Defend Your Medical Data: The ACLU is mounting a campaign for public comment on the national medical privacy regulations proposed in November 1999 by the Clinton Administration. A previous accumulation of over 2,400 comments solicited by the ACLU was refused by the Dept of HHS on a technicality.
The ACLU says that the current proposed regulations are a reasonable first step and that their position is to encourage the government to take them further. However, from my vantage points both as a health care provider and a concerned citizen, they sound like ominous and objectionable privacy erosion!
The regulations dismantle real legal barriers to law enforcement and government access to medical records. Law enforcement agents would obtain patient records with simple written demands to doctors, hospitals and insurance companies without the necessity for judicial review or the issuance of a warrant. A patient would receive no notice or opportunity to contest the demand. The failure to require patient consent to release of information erodes the bedrock principle that patients own their medical records and must authorize the disclosure of their medical information or if they so choose, decline to give access.

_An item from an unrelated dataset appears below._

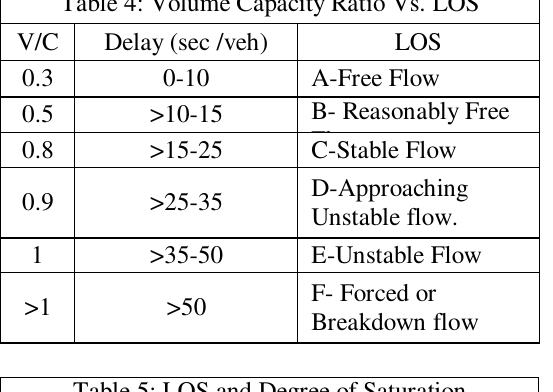
Table 5: LOS and Degree of Saturation Sr.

Police would be free to browse all computerized medical records to seek matches for blood, DNA or other health traits. The proposed regulations in essence facilitate the creation of a government health databank. Although the system may initially be established to support “functions authorized by law,” the regulations themselves state that “government data are notoriously susceptible to expansion and abuse.” A major concern is that patients, when faced with the realization that government agencies might have access to their medical history, would avoid needed treatment or lie about their history.